The grinding process gives it its unique character and texture. The flour has flavour on its own. Not burned. Not scorched. Nothing added to mask its natural essence.

You only need enriched flour when you’ve taken the bran and germ of the wheat away – to put back some portion of the nutrition that’s been removed.

We add lots of interesting ingredients to our basic wholegrain bread – sunflower seeds, flax, currants, sesame seeds, oats, a touch of sea salt.

We choose to leave out:

  • preservatives
  • dough conditioners
  • emulsifiers
  • mold retardants
  • stabilizers
  • pesticides
  • caramel colour
  • modified milk ingredients
  • excessive sugar and salt

One blustery winter night we put a dozen or so large buckets filled with rising bread dough into our warmed up truck and drove across town to our friends’ bakery – “Ami des Gourmets.”

Our part of town had a power outage. Theirs did not. They kindly invited us over for a very fun evening. Our one and only crack at trying to make bread the automated “modern” way A series of machinery did all the work – dividing the dough, shaping the loaves, dropping them into strap pans (several attached pans in a row), sending them down a chute, into rotating ovens for a perfectly even baking. We were so excited! A taste of technology!

Well, the loaves got baked. They came out quite heavy. Disappointingly dense – nice little uniform bricks. Was it a draft in the truck? Was it the lack of touch by a human hand? Maybe the “dough conditioners” would have helped?

Another memorable evening of excitement left a sooty mark all over the walls. Our famous implosion due to “negative air” caused our bread to shoot out of the oven like missiles. Even without additives, the bread survived the flight and crash landing.

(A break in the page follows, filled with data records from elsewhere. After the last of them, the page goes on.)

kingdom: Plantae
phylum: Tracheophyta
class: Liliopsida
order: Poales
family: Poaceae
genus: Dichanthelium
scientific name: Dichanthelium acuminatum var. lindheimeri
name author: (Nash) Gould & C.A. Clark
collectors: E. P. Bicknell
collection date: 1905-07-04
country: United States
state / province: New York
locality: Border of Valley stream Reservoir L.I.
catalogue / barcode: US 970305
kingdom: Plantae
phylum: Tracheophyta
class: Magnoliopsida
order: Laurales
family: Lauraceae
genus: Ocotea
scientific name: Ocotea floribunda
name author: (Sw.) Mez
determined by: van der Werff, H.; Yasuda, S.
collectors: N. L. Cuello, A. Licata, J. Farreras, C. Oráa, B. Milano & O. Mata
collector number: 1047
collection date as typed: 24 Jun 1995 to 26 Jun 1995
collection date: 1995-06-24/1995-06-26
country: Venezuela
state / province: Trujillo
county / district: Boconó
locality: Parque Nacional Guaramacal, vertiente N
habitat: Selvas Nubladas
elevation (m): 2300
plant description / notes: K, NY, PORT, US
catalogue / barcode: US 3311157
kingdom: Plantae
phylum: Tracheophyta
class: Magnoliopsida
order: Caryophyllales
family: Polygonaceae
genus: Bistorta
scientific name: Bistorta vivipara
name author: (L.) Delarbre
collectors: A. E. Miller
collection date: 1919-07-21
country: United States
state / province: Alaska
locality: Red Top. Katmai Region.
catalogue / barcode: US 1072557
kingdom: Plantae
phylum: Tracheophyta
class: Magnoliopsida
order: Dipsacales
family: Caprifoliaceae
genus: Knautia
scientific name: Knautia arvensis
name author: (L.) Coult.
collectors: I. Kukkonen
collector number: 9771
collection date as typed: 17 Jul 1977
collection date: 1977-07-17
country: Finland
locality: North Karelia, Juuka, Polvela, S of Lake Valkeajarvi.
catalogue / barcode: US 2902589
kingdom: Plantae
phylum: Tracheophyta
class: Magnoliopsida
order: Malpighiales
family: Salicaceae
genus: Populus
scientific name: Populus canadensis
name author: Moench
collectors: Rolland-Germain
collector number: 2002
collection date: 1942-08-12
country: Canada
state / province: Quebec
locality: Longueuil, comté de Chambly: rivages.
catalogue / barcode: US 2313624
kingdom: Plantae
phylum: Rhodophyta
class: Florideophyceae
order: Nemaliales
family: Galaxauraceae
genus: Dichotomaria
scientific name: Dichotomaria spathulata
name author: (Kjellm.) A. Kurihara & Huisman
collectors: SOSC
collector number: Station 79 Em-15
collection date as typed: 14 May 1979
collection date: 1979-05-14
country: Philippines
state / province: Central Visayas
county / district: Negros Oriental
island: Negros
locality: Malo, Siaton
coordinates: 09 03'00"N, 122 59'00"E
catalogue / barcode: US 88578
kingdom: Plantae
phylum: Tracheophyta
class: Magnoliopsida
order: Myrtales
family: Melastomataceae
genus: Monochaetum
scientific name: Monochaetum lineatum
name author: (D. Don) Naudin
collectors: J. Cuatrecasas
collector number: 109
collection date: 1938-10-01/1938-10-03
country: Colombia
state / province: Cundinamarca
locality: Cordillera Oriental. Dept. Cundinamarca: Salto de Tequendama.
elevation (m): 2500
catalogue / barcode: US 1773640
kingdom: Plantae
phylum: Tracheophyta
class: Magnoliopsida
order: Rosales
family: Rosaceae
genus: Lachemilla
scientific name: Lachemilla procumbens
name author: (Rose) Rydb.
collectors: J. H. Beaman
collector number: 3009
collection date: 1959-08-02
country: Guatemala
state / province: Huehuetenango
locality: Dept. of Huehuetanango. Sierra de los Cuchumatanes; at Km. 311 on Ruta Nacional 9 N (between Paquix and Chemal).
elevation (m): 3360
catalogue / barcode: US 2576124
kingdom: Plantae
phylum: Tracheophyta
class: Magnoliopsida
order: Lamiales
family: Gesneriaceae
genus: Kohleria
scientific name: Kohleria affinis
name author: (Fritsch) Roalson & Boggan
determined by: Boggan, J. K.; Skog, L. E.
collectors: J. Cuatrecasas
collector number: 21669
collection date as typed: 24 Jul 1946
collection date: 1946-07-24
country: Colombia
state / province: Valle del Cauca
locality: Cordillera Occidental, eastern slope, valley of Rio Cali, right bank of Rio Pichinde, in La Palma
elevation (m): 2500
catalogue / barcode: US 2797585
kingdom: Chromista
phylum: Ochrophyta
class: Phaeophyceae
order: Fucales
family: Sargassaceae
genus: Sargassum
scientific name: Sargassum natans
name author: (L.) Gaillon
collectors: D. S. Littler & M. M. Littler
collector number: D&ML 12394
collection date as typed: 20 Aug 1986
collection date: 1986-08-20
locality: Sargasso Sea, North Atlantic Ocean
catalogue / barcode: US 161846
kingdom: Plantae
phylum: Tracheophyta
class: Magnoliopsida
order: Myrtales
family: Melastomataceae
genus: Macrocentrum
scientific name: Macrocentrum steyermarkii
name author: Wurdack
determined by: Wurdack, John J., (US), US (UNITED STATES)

When it comes to baking the old-fashioned way, we do not loaf around! It’s work of the most satisfying kind. And, for relief from modern technology, knotted gut due to fear of additives or good old constipation, take forward motion – go backwards in time with natural, whole, real bread!

Types of Bread

— 100% Wholewheat            

— 100% Wholewheat with added

  • Sunflower Seeds
  • Sesame Seeds
  • Flax, Poppy and Sesame seeds
  • Oatmeal
  • Oat Bran
  • Cornmeal
  • Raisin Cinnamon
  • Protein (high)
  • Upper Canada Harvest Loaf
  • Upper Canada Old-Fashioned
  • Maritime Molasses Brown Bread
  • Maritime Molasses Brown Bread with Raisins
  • Light Rye
  • Carrot Currant
  • Black Russian
  • Mediterranean
  • Pumpkin
  • Buckwheat Barley and Chia

— 100% Organic Spelt

— 100% Organic Spelt with added

  • Flax, Poppy and Sesame Seeds
  • Sunflower Seeds
  • Sesame Seeds
  • Plain Spelt
  • Raisins

— 100% Spelt Sourdough

— 100% Sourdough with added

  • Flax, Poppy and Sesame Seeds
  • Sunflower Seeds
  • Sesame Seeds
  • Plain Spelt Sourdough
  • Raisin

— 100% Rye (by special order)

— Barley-buckwheat-chia     

Bread Slicing 

  • Take a deep breath. Relax.
  • Give your arms and hands a little shake.
  • Grasp the loaf in your non-slicing had. Feel it. It’s pretty defenseless. Turn it on its side if you’re a really bad slicer.
  • Firmly, but gently, saw a slice off the end of the bread. Take another deep breath. Eyeball the loaf steadily. Saw another slice.

A sharp bread knife is a must-have. This is your key to success. A little practice is all you need, once you have your good knife. There are several shops in the neighborhood that sell bread knives. Chef’s Paradis has the traditional long-bladed bread knife. It’s a pleasure to use.